Their organizations, and an increasing number of other non-Jewish groups, are turning to the Columbus Jewish Foundation as a partner for philanthropic endeavors.  Although not Jewish, they find that the Foundation’s fund management services meet their needs as well as pastrami and rye.

Founded in 2001, Village Singers is a neighborhood group that presents two concerts a year and sings carols during Village Lights, an annual German Village holiday celebration featuring luminarias, live entertainment and late-night business openings. Its Foundation-managed endowment provides arts- and music-related scholarships for German Village youngsters. Earlier this year the fund provided scholarships for fifth-grade students to attend Columbus Children’s Theatre summer camp.  According to its founder, Wayne Owens, Village Singers has its sights set on making additional annual grants while also building their endowment.  “We taking small steps,”  he said, “but for starters we want the Village Singers to attain a $10,000 permanent endowment.”

Columbus-based Outlook Media publishes High Street Neighborhoods and Outlook Columbus, the latter of which caters to the lesbian, gay, bisexual and transgender communities.

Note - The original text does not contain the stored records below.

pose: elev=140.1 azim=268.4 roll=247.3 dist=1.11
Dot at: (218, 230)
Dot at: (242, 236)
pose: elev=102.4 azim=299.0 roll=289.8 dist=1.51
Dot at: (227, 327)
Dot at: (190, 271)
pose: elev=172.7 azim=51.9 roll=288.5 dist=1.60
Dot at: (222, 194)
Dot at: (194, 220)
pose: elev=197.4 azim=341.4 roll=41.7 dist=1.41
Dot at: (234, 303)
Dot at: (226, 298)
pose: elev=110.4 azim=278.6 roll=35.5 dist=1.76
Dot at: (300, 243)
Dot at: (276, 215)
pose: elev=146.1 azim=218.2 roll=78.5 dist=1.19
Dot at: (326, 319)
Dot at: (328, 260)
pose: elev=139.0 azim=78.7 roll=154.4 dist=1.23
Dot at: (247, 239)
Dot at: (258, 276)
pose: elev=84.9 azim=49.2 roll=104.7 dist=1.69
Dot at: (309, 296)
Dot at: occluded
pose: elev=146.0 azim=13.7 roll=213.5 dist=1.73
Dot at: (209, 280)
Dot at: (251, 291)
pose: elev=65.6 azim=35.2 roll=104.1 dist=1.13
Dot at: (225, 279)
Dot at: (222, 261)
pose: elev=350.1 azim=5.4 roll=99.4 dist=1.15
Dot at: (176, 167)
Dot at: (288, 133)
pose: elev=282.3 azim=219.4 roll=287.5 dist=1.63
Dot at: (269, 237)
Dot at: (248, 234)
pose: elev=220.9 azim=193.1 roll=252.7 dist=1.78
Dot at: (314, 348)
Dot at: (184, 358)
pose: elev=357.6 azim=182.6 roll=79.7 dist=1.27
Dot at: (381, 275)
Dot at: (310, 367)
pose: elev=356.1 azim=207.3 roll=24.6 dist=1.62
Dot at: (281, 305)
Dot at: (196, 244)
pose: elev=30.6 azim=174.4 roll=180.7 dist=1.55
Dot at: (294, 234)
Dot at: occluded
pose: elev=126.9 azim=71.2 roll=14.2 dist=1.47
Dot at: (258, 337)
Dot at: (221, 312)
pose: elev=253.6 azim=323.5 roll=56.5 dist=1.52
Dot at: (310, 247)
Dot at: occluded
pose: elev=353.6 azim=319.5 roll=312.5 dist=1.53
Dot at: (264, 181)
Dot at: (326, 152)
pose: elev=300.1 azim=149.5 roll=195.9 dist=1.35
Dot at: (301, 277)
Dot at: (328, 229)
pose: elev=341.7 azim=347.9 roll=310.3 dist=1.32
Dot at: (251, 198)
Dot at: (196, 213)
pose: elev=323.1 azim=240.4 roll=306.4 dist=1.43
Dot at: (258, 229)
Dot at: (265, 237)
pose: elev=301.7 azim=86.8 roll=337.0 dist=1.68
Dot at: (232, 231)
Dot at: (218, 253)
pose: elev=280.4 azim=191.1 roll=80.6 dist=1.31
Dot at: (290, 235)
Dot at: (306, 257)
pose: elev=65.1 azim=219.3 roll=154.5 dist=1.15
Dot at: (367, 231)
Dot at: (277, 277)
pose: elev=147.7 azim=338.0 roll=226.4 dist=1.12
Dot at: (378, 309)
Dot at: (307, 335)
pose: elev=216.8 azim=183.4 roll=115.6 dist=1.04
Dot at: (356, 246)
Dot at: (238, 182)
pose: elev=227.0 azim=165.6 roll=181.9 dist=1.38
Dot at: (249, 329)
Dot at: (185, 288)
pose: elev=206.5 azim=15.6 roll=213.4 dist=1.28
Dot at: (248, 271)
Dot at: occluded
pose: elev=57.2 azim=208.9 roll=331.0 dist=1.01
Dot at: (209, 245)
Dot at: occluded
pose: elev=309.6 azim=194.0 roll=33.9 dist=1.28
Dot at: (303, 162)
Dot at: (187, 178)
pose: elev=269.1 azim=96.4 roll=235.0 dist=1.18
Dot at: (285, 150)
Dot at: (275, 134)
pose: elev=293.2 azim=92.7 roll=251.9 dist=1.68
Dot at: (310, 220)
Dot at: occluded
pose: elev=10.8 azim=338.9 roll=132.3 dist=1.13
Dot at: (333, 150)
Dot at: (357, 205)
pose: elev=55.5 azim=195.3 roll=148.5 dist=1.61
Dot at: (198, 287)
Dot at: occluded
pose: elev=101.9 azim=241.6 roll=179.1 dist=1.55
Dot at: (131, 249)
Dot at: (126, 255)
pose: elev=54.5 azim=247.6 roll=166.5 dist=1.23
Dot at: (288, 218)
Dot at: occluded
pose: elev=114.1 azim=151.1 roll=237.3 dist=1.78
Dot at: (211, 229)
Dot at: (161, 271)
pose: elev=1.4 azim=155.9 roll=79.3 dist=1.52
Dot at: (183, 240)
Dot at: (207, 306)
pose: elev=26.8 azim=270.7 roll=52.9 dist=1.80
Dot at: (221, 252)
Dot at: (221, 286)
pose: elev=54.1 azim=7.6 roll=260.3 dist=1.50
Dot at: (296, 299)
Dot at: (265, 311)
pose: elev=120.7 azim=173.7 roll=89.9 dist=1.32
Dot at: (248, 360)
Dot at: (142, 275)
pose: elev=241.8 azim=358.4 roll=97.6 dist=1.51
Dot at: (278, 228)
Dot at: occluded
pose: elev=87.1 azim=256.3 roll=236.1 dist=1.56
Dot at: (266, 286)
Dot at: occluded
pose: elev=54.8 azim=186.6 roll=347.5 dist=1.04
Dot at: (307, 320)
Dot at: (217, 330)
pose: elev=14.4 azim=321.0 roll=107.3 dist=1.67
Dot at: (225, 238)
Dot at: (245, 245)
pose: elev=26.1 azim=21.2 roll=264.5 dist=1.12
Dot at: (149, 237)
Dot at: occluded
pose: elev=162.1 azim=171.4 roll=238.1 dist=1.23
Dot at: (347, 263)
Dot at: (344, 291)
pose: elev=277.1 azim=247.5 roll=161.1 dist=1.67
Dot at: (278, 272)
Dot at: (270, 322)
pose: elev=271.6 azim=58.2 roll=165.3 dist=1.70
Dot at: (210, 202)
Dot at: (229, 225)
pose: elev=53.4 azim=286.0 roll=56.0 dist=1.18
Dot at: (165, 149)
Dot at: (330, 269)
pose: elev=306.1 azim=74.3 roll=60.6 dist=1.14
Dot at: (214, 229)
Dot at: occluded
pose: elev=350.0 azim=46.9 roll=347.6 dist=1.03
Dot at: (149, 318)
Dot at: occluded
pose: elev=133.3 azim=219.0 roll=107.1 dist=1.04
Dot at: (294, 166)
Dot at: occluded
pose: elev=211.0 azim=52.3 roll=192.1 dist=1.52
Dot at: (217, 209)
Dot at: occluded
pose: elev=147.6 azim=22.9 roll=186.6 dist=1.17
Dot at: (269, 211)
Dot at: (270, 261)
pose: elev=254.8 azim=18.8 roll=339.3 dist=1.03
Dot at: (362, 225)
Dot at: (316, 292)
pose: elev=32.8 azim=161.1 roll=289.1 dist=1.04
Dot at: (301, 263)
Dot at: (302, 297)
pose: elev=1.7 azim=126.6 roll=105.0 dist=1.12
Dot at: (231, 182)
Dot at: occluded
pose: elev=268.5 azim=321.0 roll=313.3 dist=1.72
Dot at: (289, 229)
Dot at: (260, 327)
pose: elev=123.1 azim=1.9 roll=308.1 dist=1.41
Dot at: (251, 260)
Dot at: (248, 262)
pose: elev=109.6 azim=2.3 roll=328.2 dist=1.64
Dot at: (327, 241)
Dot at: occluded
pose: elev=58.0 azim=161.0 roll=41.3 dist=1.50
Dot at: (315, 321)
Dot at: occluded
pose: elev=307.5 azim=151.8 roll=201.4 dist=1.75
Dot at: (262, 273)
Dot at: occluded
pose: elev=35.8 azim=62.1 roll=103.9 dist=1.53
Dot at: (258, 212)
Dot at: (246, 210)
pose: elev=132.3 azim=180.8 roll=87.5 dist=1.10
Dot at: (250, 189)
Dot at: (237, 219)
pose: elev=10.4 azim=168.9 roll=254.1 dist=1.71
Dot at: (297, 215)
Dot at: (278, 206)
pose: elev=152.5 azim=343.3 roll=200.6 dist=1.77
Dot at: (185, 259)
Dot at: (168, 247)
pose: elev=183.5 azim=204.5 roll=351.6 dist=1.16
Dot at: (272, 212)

The company’s Outlook Media Fund, housed at the Foundation, awarded its first grant this month to the Columbus-based Kaleidoscope Youth Center.  The grant from the Outlook Media Fund  will help young people to attend next year’s Great Exchange Conference, said Chris Hayes, Outlook Media president and CEO.

“Our fund’s purpose is to give people a voice who don’t have one,” said Hayes, who hopes to support a variety of events and issues as the endowment grows.

Endowments are investment funds with a stated purpose established determined by the donor. They are “evergreen,” meaning that they will always generate money for good causes because the fund principal never is invaded or spent down.

Personal connections played a part in the establishment of the endowments. Both the German Village Society and Outlook Media were encouraged to consider the Columbus Jewish Foundation as their philanthropic partner by Aaron Leventhal, who also is a Foundation fundholder.

“I believe in the mission of the Columbus Jewish Foundation, and it’s not just about being Jewish,” said Leventhal, who has volunteered with Owens on a number of German Village events, and in 2010 sold High Street Neighborhoods to Outlook Media. He believes that non-Jewish organizations and individuals “are a totally untapped resource” for the Foundation.

Both Owens and Hayes worked with Foundation CEO Jackie Jacobs to establish their funds. Owens said the Foundation’s management fee is “extremely favorable,” while Hayes noted that Jacobs helped him identify a direction for his fund and “did all the heavy lifting.” Both had considered other charitable organizations before turning to Foundation for assistance.

“I just really like Jackie and the entire organization,” said Hayes, adding that despite the small size of the endowment, “I never get lost in the mix.” Owens agreed, adding that he’d recommend the Foundation to others. “This is not a secular or religious issue – it’s simply to reward students,” he said.

Jacobs said inclusiveness and diversity are Foundation goals. Although it manages dozens of organizations’ endowments, “People don’t always recognize the broad reach of the Foundation, and some might assume it’s only for Jewish causes,” he said. “but we serve the entire community.”

Article appears as published in the Ohio Jewish Chronicle, August 14, 2014.